→ INSTRUCTIONS:
(a) Answer these questions using the passage about Salamanca below, one answer per line, marked the same way:
(i) How old is Mayor Gerardo Rojas?
(ii) What is the name of the foundation the senator put the mayor in contact with?
(iii) In what month and year did the first meeting about Wi-Fi for the town take place?
(b) In the passage about Salamanca below, why does the writer call Mayor Gerardo Rojas a "recent" divorcé? Explain in one to three sentences.
(c) Write the next few paragraphs of the passage below about Salamanca and Chile, picking up after its final sentence.

Salamanca City Hall sits directly in front of the main square. To get to the mayor’s office one must walk down a dimly lit corridor, where civil servants occupying several desks greet you silently by raising their eyebrows. Today, all the computers in City Hall are connected to the internet, and on the mayor’s desk is a powerful wireless notebook. A conference table in the mayor’s office is stacked with blueprints; they are planning to renovate the main square of the city. Despite the daylight flowing in, the lights in the office are on. Everywhere I look there are signs of fast-paced modernization. Mayor Gerardo Rojas, forty-three, a lawyer and native of Salamanca, is bald and speaks in a high-pitched voice. He is a recent divorcé—“recent” because Chile is a conservative country that passed divorce laws in 2004.

The mayor is openly enthusiastic about the project, and my questions are almost unnecessary to start him talking about it.

It all began, he explains, when he was reading an interview with Senator Fernando Flores in a national newspaper. The senator was talking about blogs, and in the interview he said that any town interested in doing something with technology should contact him. The idea kept buzzing around the mayor’s brain. Some mornings he would wake up wanting to call the senator; other times he assumed it was useless, since any help Salamanca would get would be minimal.

Two months passed. Then, one day:

“I said to myself, ‘I’m going to call,’ thinking I’d just see if there were any opportunities left. As it turned out, nobody had phoned. Not a single person.”

The senator put him in contact with his foundation, Mercator, the mayor continues excitedly. Several days later, the first team of Mercator technicians arrived in Salamanca. At the first meeting, and with little delay, they were discussing providing the town with Wi-Fi. This was in June 2006. Only three months later, the president of Chile was inaugurating the free signal.

The mayor himself says that being first makes Salamanca special. But he insists that the project was never meant as a competition with rest of the country; no one anticipated the publicity that would come. And yet, he admits that being number one has raised the self-esteem of the entire town.

Chile has long known the benefits of being first. That international news places Chile at the top of different rankings in Latin America is not only commonplace but also a source of national pride. The traumatic years of the military dictatorship, when traveling with a Chilean passport meant having to wait extra hours in airports across the world, seem part of the very, very distant past. In a country guilty of human rights violations, Chileans, in less than twenty years, have assumed the continental role as the pride of Latin America, a position based primarily on economics.

→ INFORMATION:
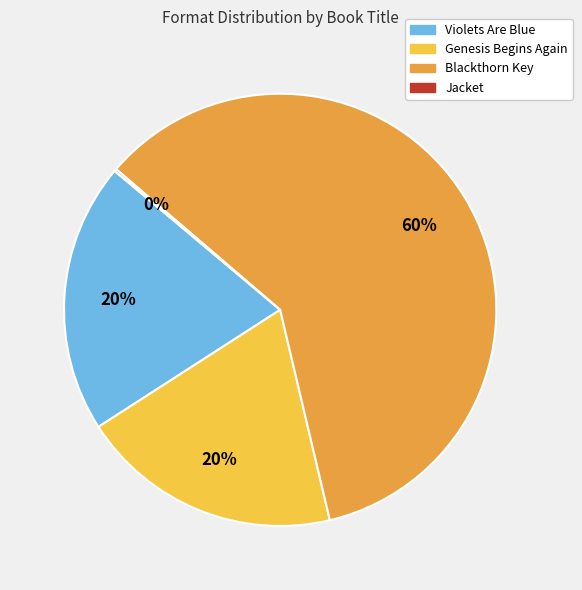

The Violets Are Blue slice represents 6% of the pie. True or false?

False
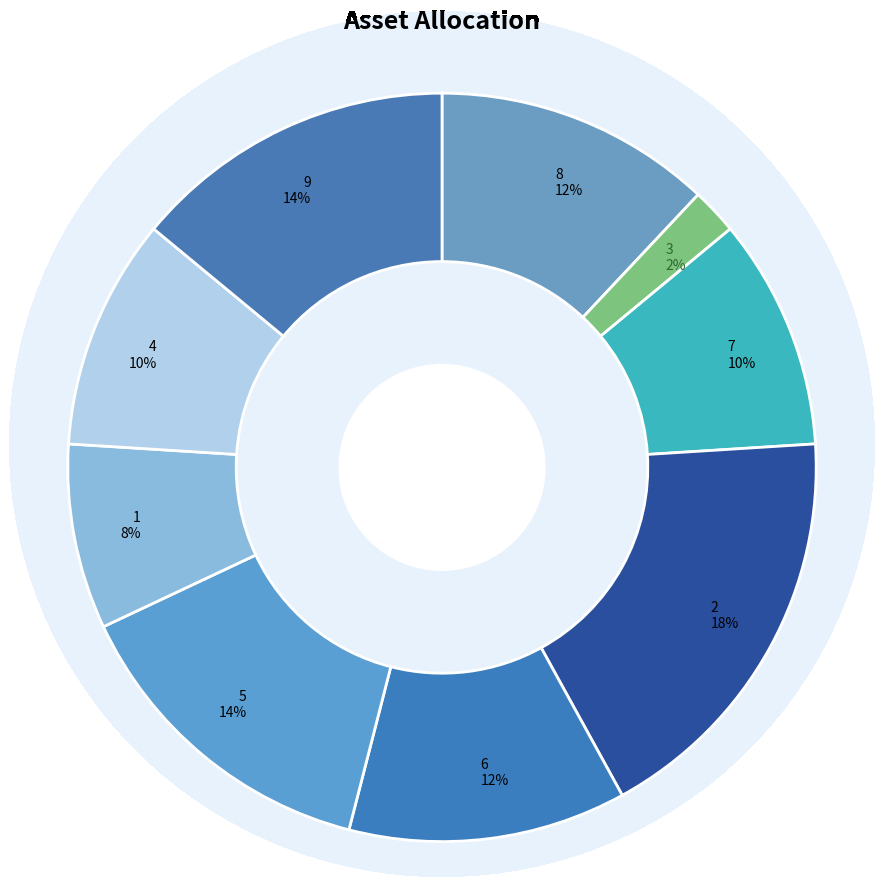

To the nearest percent, what is the difference between the 5 and 1 slice percentages?

6%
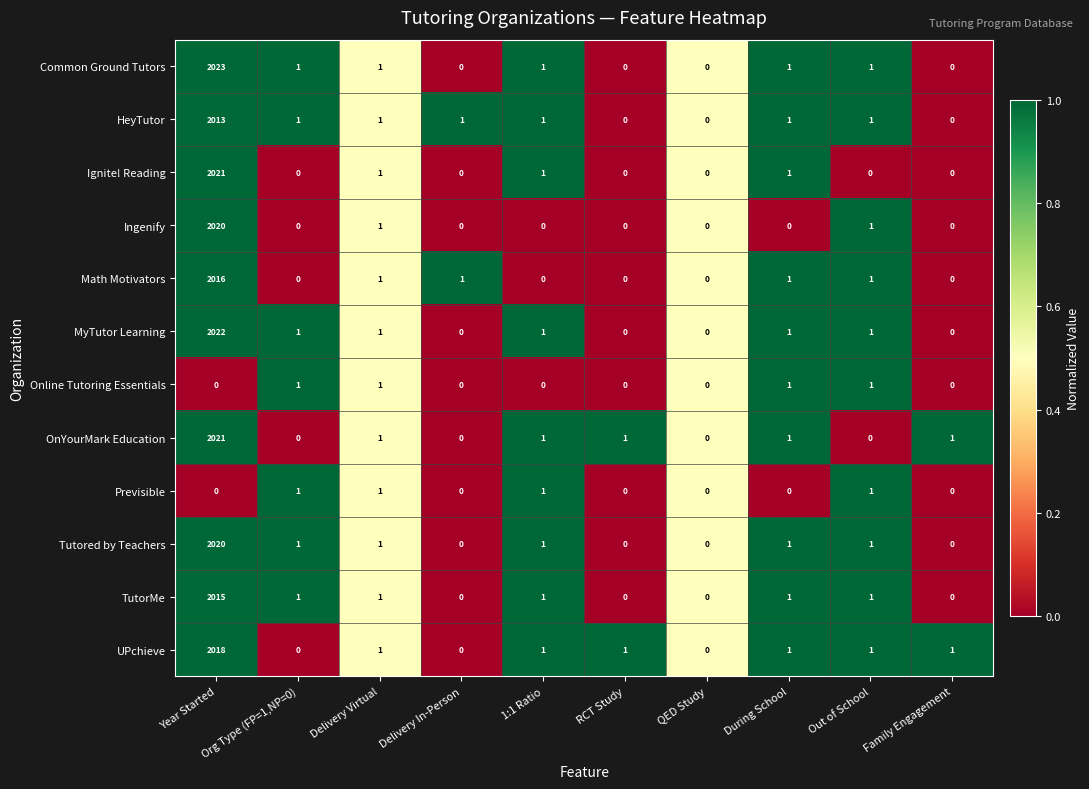

How many data points does each series have?

10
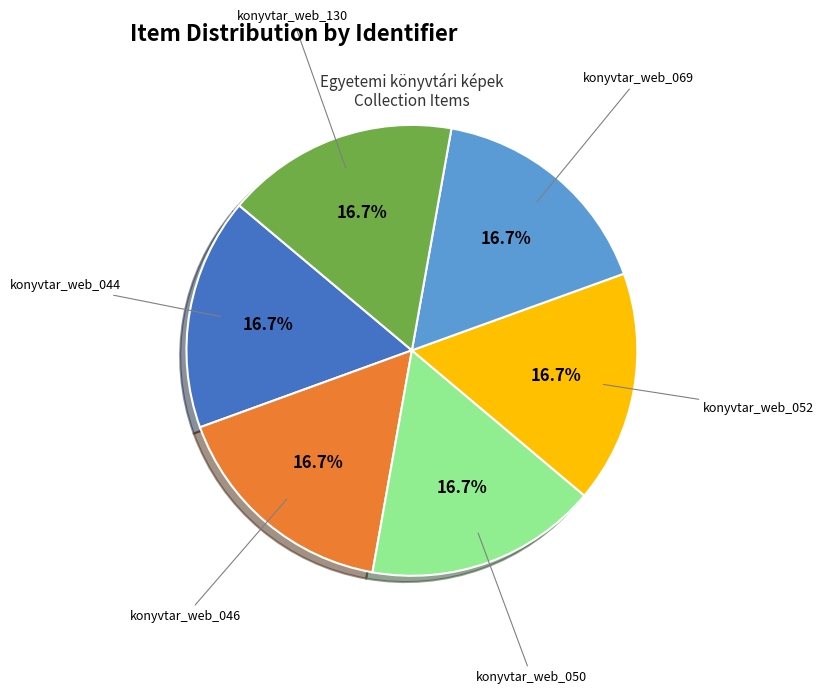

Does any single category account for the majority?

No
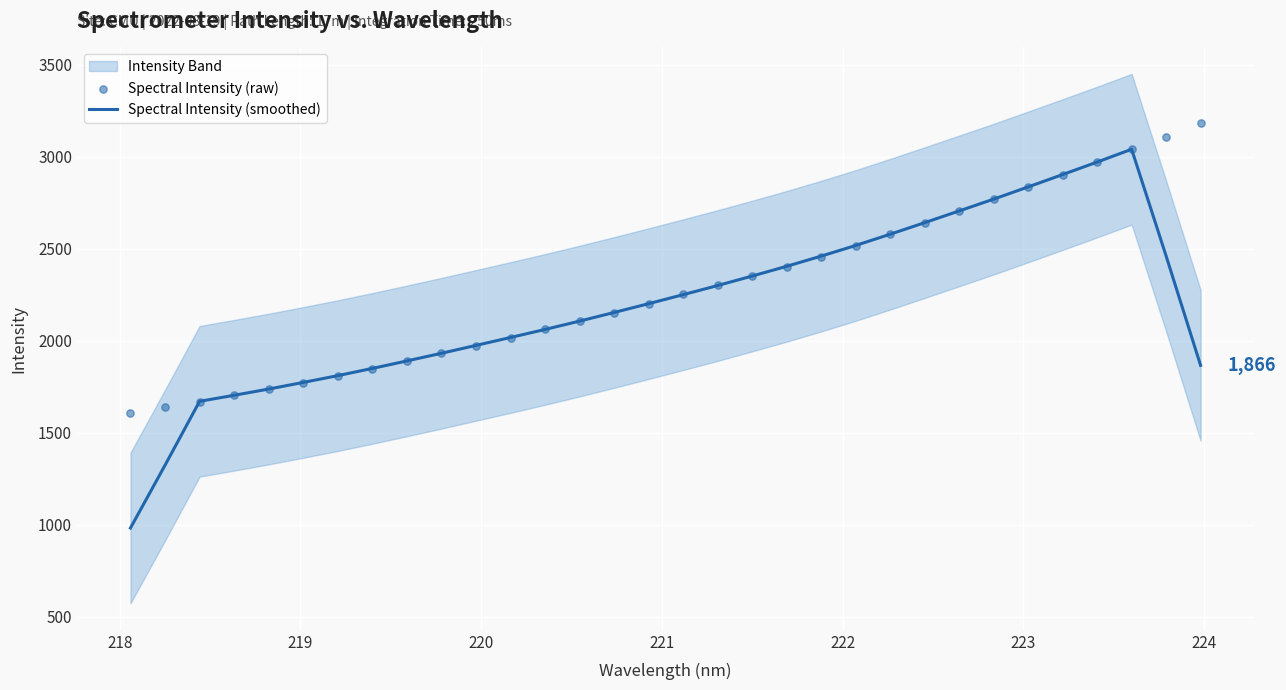

Is the value of Spectral Intensity (smoothed) at 22 greater than the value of Spectral Intensity (raw) at 223?

Yes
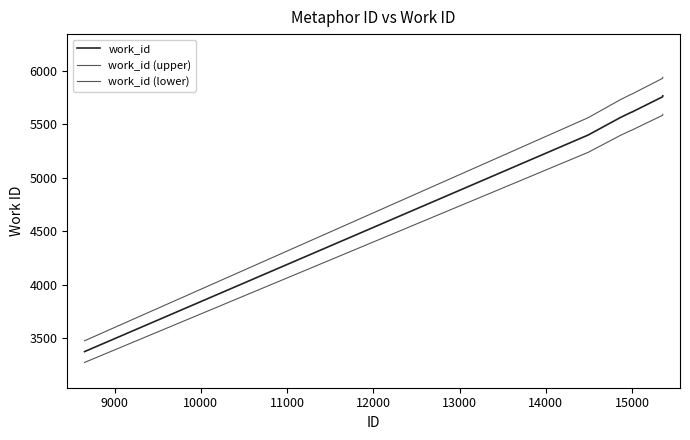

Does the chart have visible grid lines?

No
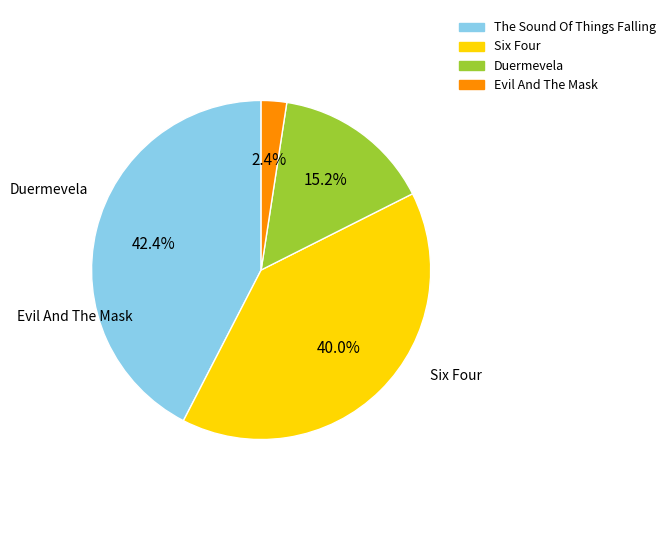

Is the sum of Six Four and Evil And The Mask greater than half?

No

→ REPLIES:
(a)
(i) Forty-three.
(ii) Mercator.
(iii) June 2006.

(b) The writer calls him "recent" because Chile is a conservative country that passed divorce laws only in 2004.

(c)
Headlines in diverse media over the past few months appear to confirm this trend. The World Economic Forum’s annual report recently announced, “Chile continues to lead Latin America in competitiveness.” In its Doing Business 2007 report, the World Bank states that “Chile continues to lead Latin America in investment climate.” Moreover, a report by FedEx identifying countries with the easiest interaction and exchange between individuals, companies and other nations notes, “Chile is at the top of the list in Latin American with respect to openness.” And finally, Transparency International’s 2006 Corruption Perceptions Index identifies Chile as the “leader in Latin America in the fight against corruption.”

The country’s sense of national pride has been generating regional animosity for some time now.

“We’re the first in Latin America, and nobody can deny it,” Mayor Rojas says, with an inescapable touch of hubris.

It is after lunch. The mayor and I are drinking coffee while most of the city is taking a siesta. Mid-conversation, Mayor Rojas stops to acknowledge that Salamanca’s wireless connection is not perfect. The connection problem has three components, he explains: first, the installation of antennas that do not provide universal coverage to the zone; the second matter concerns digital mobility, which is to say, training people to use the technology; third is the creation of a municipal blog.

From his desk drawer, the mayor removes some photocopies and begins to read aloud from them. In January, a new course in rudimentary technological literacy will be offered to 4,800 people. Volunteers from Santiago had offered more limited instruction in the past. Benjamín Franklin attended one of those sessions, which was held at the local high school. While Benjamín learned a lot, he says that he would like to learn more.

“We’re also working on an agreement with the United States Embassy about the matter of learning English,” the mayor says. He is proud of this fact, just as Chile was proud when, in 2004, ex-president Ricardo Lagos signed the first free-trade agreement between the United States and a South American country.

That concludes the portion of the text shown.